Algérie

L'éternel chantier


Considéré comme un mal nécessaire par certains, décrié par d'autres, le commerce informel a pris une telle ampleur qu'il a fini par saper les fondements mêmes de notre économie et mettre en péril son développement. Comme chaque mois de Ramadhan, le marché informel revient en force dans les rues de la capitale. Et comme chaque année, le ministère du Commerce promet l'éradication des marchés informels.Pour cette année, le ministère du Commerce annonce avoir mis au point un programme de contrôle intense qui s'appuie sur le renforcement des outils de contrôle en termes de qualité, de prix et d'approvisionnement des marchés. Le citoyen sera-t-il sensible aux promesses du ministre ' Pas si sûr. Certes, le ministère du Commerce essaye, à coup de chiffres, de faire briller son bilan : à fin novembre 2017, 1 050 marchés informels ont été éradiqués sur les
1 453 existants.
Il faut dire que parmi les causes de ce retour de l'informel, on retrouve l'incapacité des autorités concernées de résoudre le problème à sa racine. Incapacité ou peut-être manque d'empressement à le faire, d'autant plus que l'informel, en plus de dégrossir le taux de chômage dans le pays, permet également, pour bon nombre de citoyens, d'arrondir les difficiles fin de mois.

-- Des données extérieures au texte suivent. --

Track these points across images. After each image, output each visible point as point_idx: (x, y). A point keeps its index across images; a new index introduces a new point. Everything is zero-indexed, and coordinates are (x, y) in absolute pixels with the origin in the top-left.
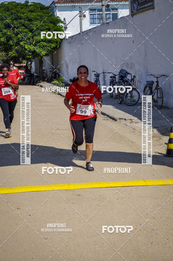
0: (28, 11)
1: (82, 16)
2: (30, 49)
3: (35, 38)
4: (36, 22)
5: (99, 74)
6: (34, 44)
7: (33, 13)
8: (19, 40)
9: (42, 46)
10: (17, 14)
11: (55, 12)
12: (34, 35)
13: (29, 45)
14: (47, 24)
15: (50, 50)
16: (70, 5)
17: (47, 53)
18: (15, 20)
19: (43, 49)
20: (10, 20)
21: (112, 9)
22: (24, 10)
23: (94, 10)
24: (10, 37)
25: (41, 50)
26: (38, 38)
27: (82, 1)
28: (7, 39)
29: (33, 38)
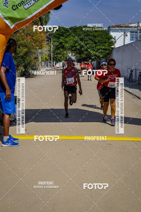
1: (125, 35)
4: (98, 38)
5: (133, 70)
6: (96, 50)
8: (87, 48)
11: (110, 33)
12: (96, 45)
13: (93, 51)
15: (105, 54)
17: (103, 56)
18: (86, 36)
19: (101, 53)
20: (83, 36)
23: (133, 32)
24: (83, 46)
26: (99, 47)
27: (126, 26)
28: (81, 47)
29: (96, 47)
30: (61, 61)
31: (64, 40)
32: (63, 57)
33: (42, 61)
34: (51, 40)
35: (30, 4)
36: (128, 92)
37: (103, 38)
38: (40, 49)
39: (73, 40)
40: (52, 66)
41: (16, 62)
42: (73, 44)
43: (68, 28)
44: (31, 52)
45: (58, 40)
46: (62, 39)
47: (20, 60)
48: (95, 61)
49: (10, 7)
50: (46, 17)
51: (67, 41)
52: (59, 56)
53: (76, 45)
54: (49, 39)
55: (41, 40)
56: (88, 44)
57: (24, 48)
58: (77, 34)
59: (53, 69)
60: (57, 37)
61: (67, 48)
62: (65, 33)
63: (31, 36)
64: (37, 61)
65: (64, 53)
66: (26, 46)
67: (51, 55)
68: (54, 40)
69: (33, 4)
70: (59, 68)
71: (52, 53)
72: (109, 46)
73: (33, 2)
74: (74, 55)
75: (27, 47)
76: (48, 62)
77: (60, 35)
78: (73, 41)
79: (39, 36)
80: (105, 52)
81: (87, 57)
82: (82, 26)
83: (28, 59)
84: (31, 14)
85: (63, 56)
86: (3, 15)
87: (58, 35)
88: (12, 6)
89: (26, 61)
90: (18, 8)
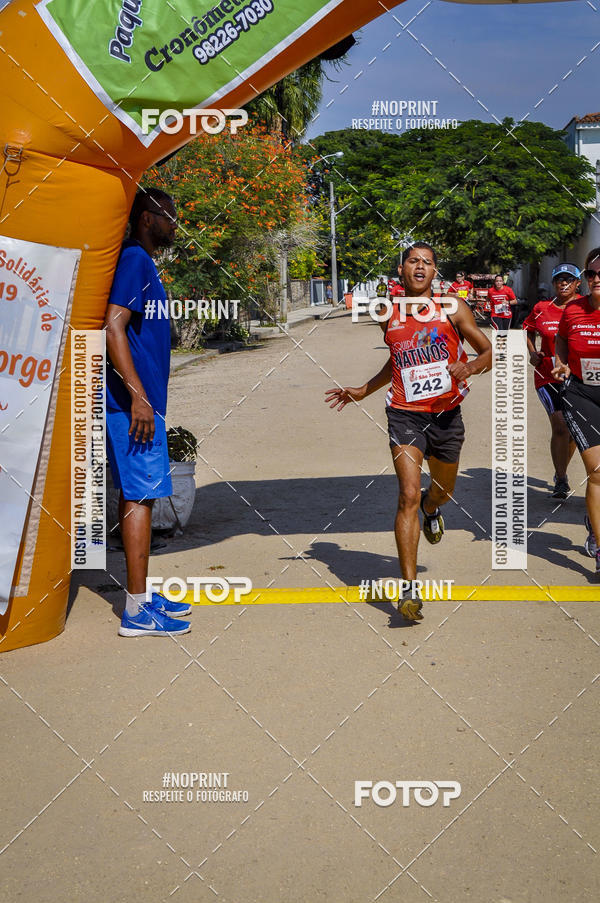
2: (508, 238)
3: (522, 210)
4: (525, 170)
6: (519, 225)
8: (481, 215)
9: (539, 231)
11: (576, 146)
12: (519, 203)
13: (505, 227)
15: (558, 240)
17: (550, 248)
19: (540, 237)
24: (461, 209)
25: (534, 240)
26: (529, 210)
28: (452, 214)
29: (516, 211)
30: (372, 277)
31: (383, 187)
32: (380, 259)
33: (291, 278)
34: (329, 189)
35: (220, 41)
38: (279, 227)
39: (419, 184)
40: (335, 299)
41: (184, 285)
43: (397, 136)
44: (244, 242)
45: (359, 185)
46: (372, 181)
47: (201, 276)
48: (519, 272)
49: (138, 58)
50: (304, 94)
51: (396, 191)
52: (364, 255)
53: (433, 203)
54: (318, 186)
55: (284, 192)
56: (484, 198)
57: (214, 226)
58: (437, 159)
59: (338, 310)
60: (352, 174)
61: (397, 218)
62: (386, 154)
63: (242, 176)
64: (270, 280)
65: (387, 240)
66: (223, 220)
67: (330, 254)
68: (339, 188)
69: (233, 40)
71: (333, 242)
72: (574, 205)
73: (233, 33)
75: (227, 222)
76: (320, 282)
77: (367, 166)
78: (421, 188)
79: (276, 174)
80: (558, 232)
81: (483, 257)
83: (233, 273)
84: (224, 82)
86: (110, 93)
87: (355, 165)
88: (144, 53)
89: (223, 281)
90: (169, 59)
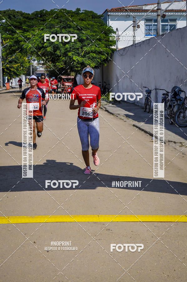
0: (78, 19)
1: (136, 26)
2: (78, 61)
3: (84, 49)
4: (86, 31)
5: (151, 90)
6: (83, 55)
7: (84, 22)
8: (67, 50)
9: (91, 58)
10: (66, 22)
11: (108, 22)
12: (83, 45)
13: (77, 56)
14: (98, 34)
15: (100, 62)
16: (124, 14)
17: (96, 65)
18: (64, 28)
19: (92, 60)
20: (58, 28)
21: (170, 20)
22: (74, 18)
23: (150, 20)
24: (58, 47)
25: (90, 62)
26: (88, 49)
27: (138, 10)
28: (54, 49)
29: (82, 48)
30: (18, 75)
31: (24, 37)
32: (22, 68)
36: (143, 130)
37: (95, 32)
39: (39, 36)
40: (2, 85)
42: (40, 42)
43: (30, 14)
45: (12, 35)
51: (29, 38)
52: (14, 66)
53: (45, 44)
56: (68, 43)
59: (3, 90)
60: (9, 30)
61: (29, 50)
62: (25, 22)
65: (25, 60)
68: (4, 36)
70: (15, 88)
72: (107, 47)
74: (43, 64)
80: (100, 58)
82: (57, 10)
85: (22, 66)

Par ailleurs, cette question des marchés informels et de la traque des petits vendeurs à la sauvette n'est que la partie émergée de l'iceberg. En effet, les deux tares qui portent atteinte à l'économie nationale sont les mêmes depuis des années, à savoir le poids suffocant de l'économie informelle et l'insoutenable marché parallèle des devises. Selon une enquête réalisée par l'ONS en 2012, l'économie informelle représenterait 45% du produit intérieur brut (PIB) de l'Algérie et employait 1,6 million de personnes en 2001 avant d'augmenter à 3,9 millions de personnes en 2012 et pour encore augmenter depuis suite à la crise économique causée par l'effondrement des cours du pétrole. Ce sont donc plus de quatre millions de personnes non déclarées, et potentiellement des milliards de dollars d'impôts non recouvrés chaque année. Les pertes pour l'Etat algérien sont énormes. Ce qui ne semble pas convaincre le Premier ministre, Ahmed Ouyahia qui, lors de la présentation de son plan d'action, avait indiqué que "l'argent qui circule sur le marché parallèle est estimé au maximum à 1 700 milliards de dinars". Ce qui était de son point de vue "insuffisant pour régler nos problèmes".
Même topo pour le marché parallèle de la devise.
Les pouvoirs publics tolèrent ce système illégal de change. Souhaitant diminuer la sortie de capitaux, ils poussent les intéressés à se tourner vers le marché parallèle. Pourtant, ce marché favorise les opérations de blanchiment d'argent sale.
Ces sommes en devises qui atterrissent sur le marché noir alimentent les transferts illicites des capitaux vers l'étranger et donc l'évasion fiscale. Malgré cela, le marché de la devise reste géré de manière énigmatique et "informelle" par le gouvernement, qui admet l'existence d'un marché parallèle sans vouloir le contrôler. Au final, l'inaction des autorités dans ces deux aspects devient de plus en plus inquiétante à mesure que la situation économique de l'Algérie continue de se dégrader.